Federal Reserve officials face a ticking clock in their ability to ignore high inflation and are now navigating between their own senses of patience and risk, and a U.S. economy stymied by tangled supply chains, slow hiring and strong consumer demand, Reuters reported. The combination of supply bottlenecks and a surge in household incomes fueled by pandemic-related government aid pushed the personal consumption expenditures price index, a key measure of inflation, to a 30-year high on a year-on-year basis in August. Policymakers still largely expect the pace of price increases to ease without the Fed nudging the process by raising interest rates sooner and higher than expected. Yet that judgment now hinges on a race, in effect. Will disruptions, such as the 100-ship backup at the Los Angeles-Long Beach port complex in California, disappear before households run out of an estimated $2 trillion in excess savings accumulated during the pandemic?

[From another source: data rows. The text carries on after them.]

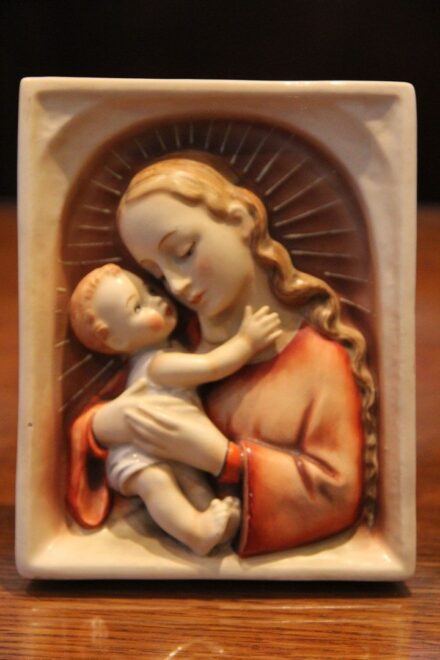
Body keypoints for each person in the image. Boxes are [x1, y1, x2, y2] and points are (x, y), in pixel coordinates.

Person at [72, 157, 377, 558]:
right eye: (158, 275)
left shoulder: (319, 362)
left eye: (183, 251)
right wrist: (109, 422)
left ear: (241, 221)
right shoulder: (179, 343)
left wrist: (223, 458)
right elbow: (102, 417)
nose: (176, 286)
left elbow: (336, 495)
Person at [68, 262, 281, 554]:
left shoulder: (169, 352)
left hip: (170, 445)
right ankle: (195, 533)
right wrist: (246, 341)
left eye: (150, 290)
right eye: (138, 307)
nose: (157, 300)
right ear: (115, 339)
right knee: (158, 485)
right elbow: (211, 366)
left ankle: (213, 523)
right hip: (140, 453)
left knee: (193, 485)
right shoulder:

And will that happen before recent price hikes show up in public expectations about future inflation? The latter may already be starting. A Fed index of inflation expectations tracked by top officials at the U.S. central bank has risen for an unprecedented five straight quarters. At 2.06%, it is above the Fed's 2% target, and likely rising. Consumer expectations have jumped, too. The Conference Board reported on Tuesday that its one-year consumer inflation expectations survey for October hit 7.0%, the highest since July 2008. Bond markets, also anticipating more inflation, are pricing an earlier start and faster pace to Fed interest rate hikes. "Early on, patience was easy," Fed Governor Randal Quarles said last week. "The fundamental dilemma that we face ... is this: Demand, augmented by unprecedented fiscal stimulus, has been outstripping a temporarily disrupted supply." Yet the economy's "fundamental capacity" remains intact, and Fed officials want to keep interest rates low as long as possible to let employment rise.